If, incidentally, the words "protective formula" sound like something out of Keith Thomas, it seems fitting that it might. Although it is widely held that (as a publisher's blurb for Religion and the Decline of Magic puts it) "the Protestant Reformation attempted to take the magic out of religion," this is a surprisingly debatable point. We once heard a fine lecture by a colleague, an expert on Johannes Kelpius and the Wissahickon Hermits, who observed that well into the 17th century, it was still quite normal for the Protestant clergy, very much including Lutherans, to deal in potions and amulets as part of their pastoral practice.  In a 2019 article for the Science Museum Group Journal, Annie Thwaite gives examples of various amulets, the most interesting of which is a gold coin given to those healed of scrofula by Charles I, to be worn around the neck as protection against further infection. In an engraving, the king is shown healing his subjects, surrounded by approving courtiers -- at least three of whom are clearly Anglican priests.

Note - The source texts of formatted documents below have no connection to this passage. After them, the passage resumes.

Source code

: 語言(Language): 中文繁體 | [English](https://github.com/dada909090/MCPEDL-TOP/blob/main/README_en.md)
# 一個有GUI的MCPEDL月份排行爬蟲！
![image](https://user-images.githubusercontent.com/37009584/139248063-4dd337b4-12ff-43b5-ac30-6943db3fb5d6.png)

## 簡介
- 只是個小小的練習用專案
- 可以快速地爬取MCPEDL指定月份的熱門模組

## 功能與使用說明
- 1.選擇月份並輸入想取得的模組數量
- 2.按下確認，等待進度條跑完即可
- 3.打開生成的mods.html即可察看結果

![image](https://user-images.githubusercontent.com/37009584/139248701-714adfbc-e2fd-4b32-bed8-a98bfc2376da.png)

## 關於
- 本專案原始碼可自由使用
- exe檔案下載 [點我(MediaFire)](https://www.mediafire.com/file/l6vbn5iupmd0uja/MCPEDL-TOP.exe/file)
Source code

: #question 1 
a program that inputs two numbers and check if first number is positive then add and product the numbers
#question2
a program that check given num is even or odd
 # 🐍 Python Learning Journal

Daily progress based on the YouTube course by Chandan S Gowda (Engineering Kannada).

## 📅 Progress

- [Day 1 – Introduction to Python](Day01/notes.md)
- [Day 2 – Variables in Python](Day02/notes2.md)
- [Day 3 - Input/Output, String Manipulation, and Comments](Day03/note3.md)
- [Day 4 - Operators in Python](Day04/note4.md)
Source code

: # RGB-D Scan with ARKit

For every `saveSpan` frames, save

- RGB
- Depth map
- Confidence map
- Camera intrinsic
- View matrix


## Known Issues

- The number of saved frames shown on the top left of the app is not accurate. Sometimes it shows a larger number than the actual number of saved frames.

Perhaps we are overthinking this, but it seems to us that in this particular Table-Talk, Luther is using the language of faith and the sacraments much the way somebody else might have used a magical incantation. He even identifies baptism as an "impenetrable sigil," an invincible sign, given to him by Christ -- not so different from the golden coin given by Charles to his subjects.

This observation in no way accuses Luther of mechanizing faith or religious rituals -- his life's work may be conceived as an extended argument against that implication of ex opere operato. Nor does it identify Luther as somehow "medieval" in contrast to the "early moderns" around him.  It rather reminds us that early modern theology was quite different from the late modernity more familiar to us. Symbols functioned a little differently, we think, and it was as natural to use words to defend oneself against doubt, fear and deviltry as to use a magic coin against disease.